►

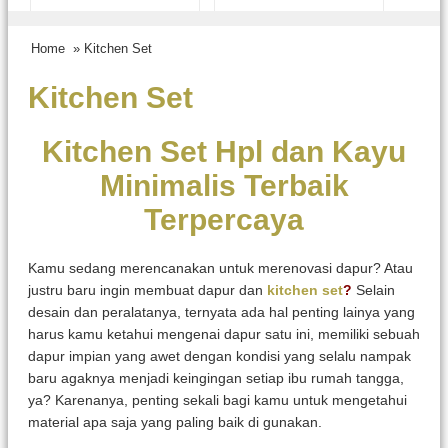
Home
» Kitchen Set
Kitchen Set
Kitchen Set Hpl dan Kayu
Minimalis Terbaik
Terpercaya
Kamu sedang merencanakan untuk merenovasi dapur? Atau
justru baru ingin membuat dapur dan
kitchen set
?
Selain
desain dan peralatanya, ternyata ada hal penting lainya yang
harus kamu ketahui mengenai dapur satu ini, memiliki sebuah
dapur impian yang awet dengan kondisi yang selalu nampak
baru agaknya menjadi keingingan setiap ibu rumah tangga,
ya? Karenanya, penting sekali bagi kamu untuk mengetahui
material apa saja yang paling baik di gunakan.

◄
►

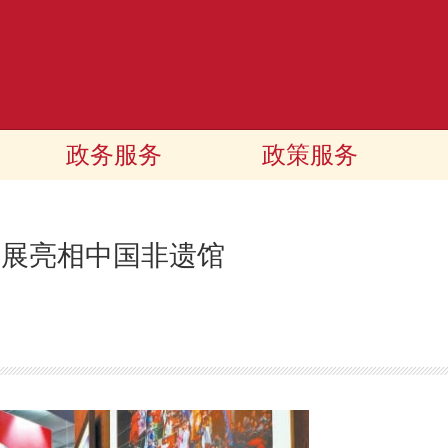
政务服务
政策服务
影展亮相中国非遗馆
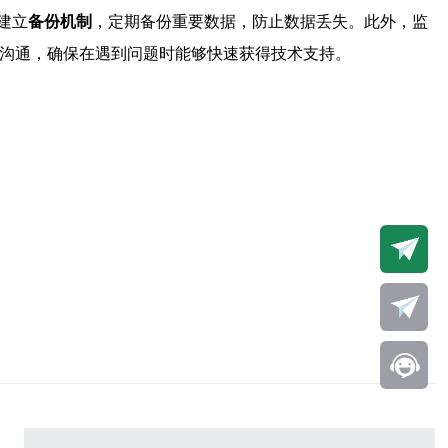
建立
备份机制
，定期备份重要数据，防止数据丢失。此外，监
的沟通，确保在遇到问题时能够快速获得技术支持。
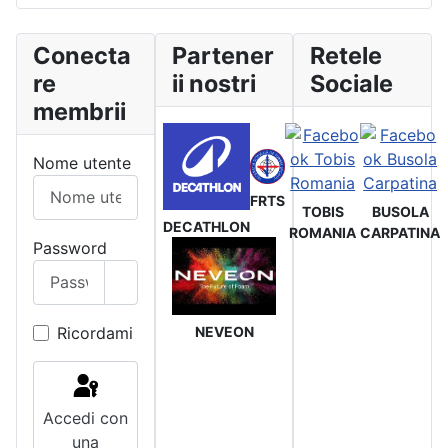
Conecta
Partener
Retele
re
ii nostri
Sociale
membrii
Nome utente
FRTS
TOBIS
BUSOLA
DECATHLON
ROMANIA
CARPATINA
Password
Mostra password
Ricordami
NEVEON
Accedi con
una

◄
►

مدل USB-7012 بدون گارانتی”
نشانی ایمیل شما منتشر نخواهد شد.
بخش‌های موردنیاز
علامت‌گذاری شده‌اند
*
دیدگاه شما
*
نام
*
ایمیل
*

◄

Task objective:
Report each line of the material above that contains the string "yang". Treat uppercase and lowercase as different.

Expected answer:
desain dan peralatanya, ternyata ada hal penting lainya yang
dapur impian yang awet dengan kondisi yang selalu nampak
material apa saja yang paling baik di gunakan.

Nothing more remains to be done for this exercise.